## INFORMATION
________________________________________

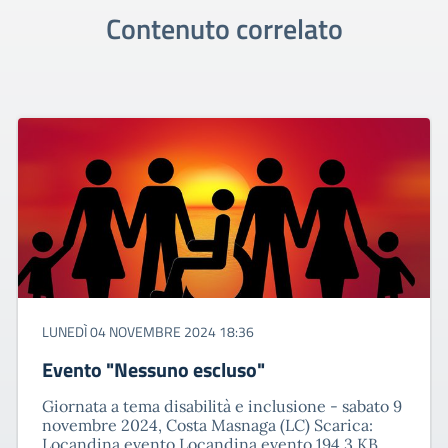
Contenuto correlato
LUNEDÌ 04 NOVEMBRE 2024 18:36
Evento "Nessuno escluso"
Giornata a tema disabilità e inclusione - sabato 9
novembre 2024, Costa Masnaga (LC) Scarica:
Locandina evento Locandina evento 194,3 KB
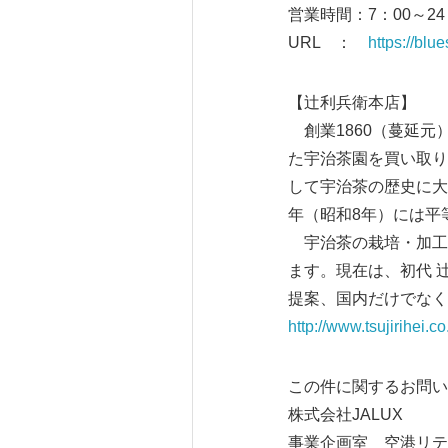
営業時間：7：00～24
URL ：
https://blu
【辻利兵衛本店】
創業1860（蔓延元
た宇治茶園を買い取り
して宇治茶の歴史に大
年（昭和8年）には平
宇治茶の栽培・加工
ます。現在は、初代 
提案、国内だけでなく
http://www.tsujirihei.co.
この件に関するお問い
株式会社JALUX
事業企画室 空港リテ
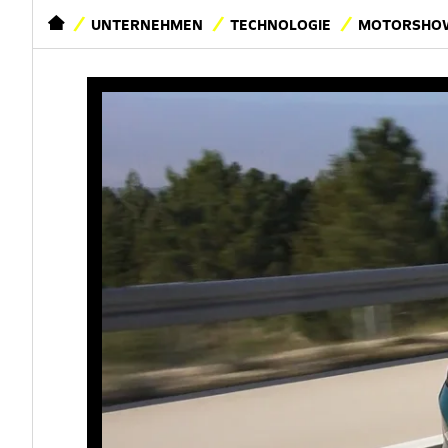
STARTSEITE
UNTERNEHMEN
TECHNOLOGIE
MOTORSHOW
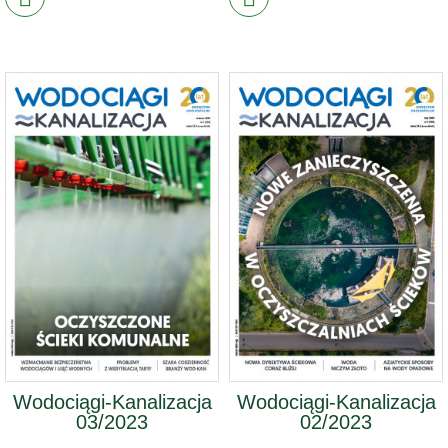
Wodociągi-Kanalizacja
Wodociągi-Kanalizacja
03/2023
02/2023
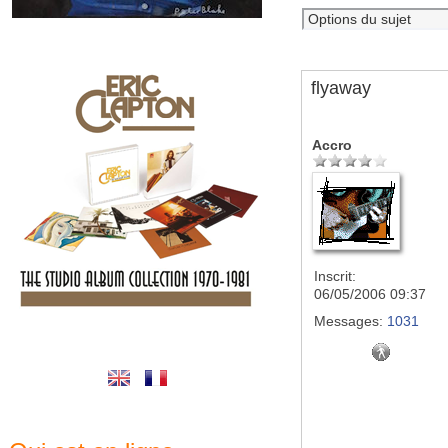
flyaway
Accro
Inscrit:
06/05/2006 09:37
Messages:
1031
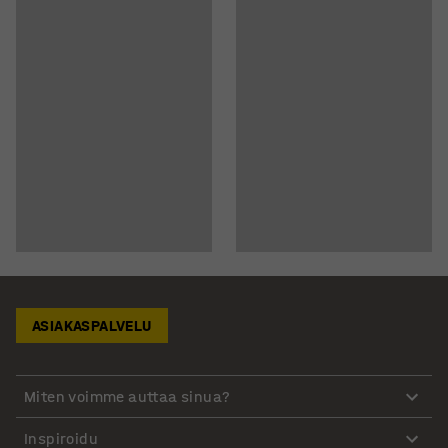
ASIAKASPALVELU
Miten voimme auttaa sinua?
Inspiroidu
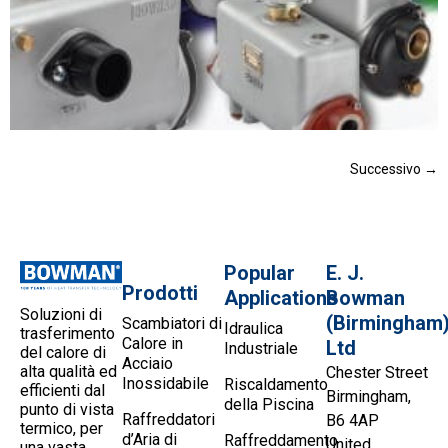
Successivo
→
Popular
E. J.
Prodotti
Applications
Bowman
Soluzioni di
(Birmingham
Scambiatori di
Idraulica
trasferimento
Calore in
Ltd
Industriale
del calore di
Acciaio
alta qualità ed
Chester Street
Inossidabile
Riscaldamento
efficienti dal
Birmingham,
della Piscina
punto di vista
Raffreddatori
B6 4AP
termico, per
d’Aria di
Raffreddamento
United
una vasta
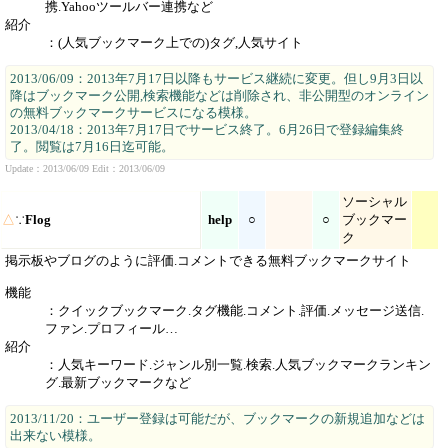
携.Yahooツールバー連携など
紹介
：(人気ブックマーク上での)タグ,人気サイト
2013/06/09：2013年7月17日以降もサービス継続に変更。但し9月3日以
降はブックマーク公開,検索機能などは削除され、非公開型のオンライン
の無料ブックマークサービスになる模様。
2013/04/18：2013年7月17日でサービス終了。6月26日で登録編集終
了。閲覧は7月16日迄可能。
Update：2013/06/09 Edit：2013/06/09
ソーシャル
△
∵
Flog
help
○
○
ブックマー
ク
掲示板やブログのように評価.コメントできる無料ブックマークサイト
機能
：クイックブックマーク.タグ機能.コメント.評価.メッセージ送信.
ファン.プロフィール…
紹介
：人気キーワード.ジャンル別一覧.検索.人気ブックマークランキン
グ.最新ブックマークなど
2013/11/20：ユーザー登録は可能だが、ブックマークの新規追加などは
出来ない模様。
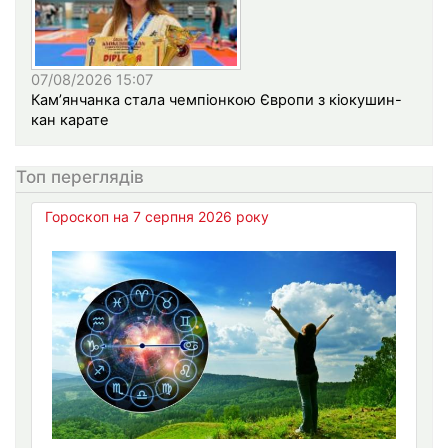
07/08/2026 15:07
Кам’янчанка стала чемпіонкою Європи з кіокушин-
кан карате
Топ переглядів
Гороскоп на 7 серпня 2026 року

________________________________________

## WHAT YOU ARE ASKED TO DO
Write out the lines of the records from the one containing "07/08/2026 15:07" through the end of the records, copying both end lines.

## SOLUTION FOR THIS EXERCISE
07/08/2026 15:07
Кам’янчанка стала чемпіонкою Європи з кіокушин-
кан карате
Топ переглядів
Гороскоп на 7 серпня 2026 року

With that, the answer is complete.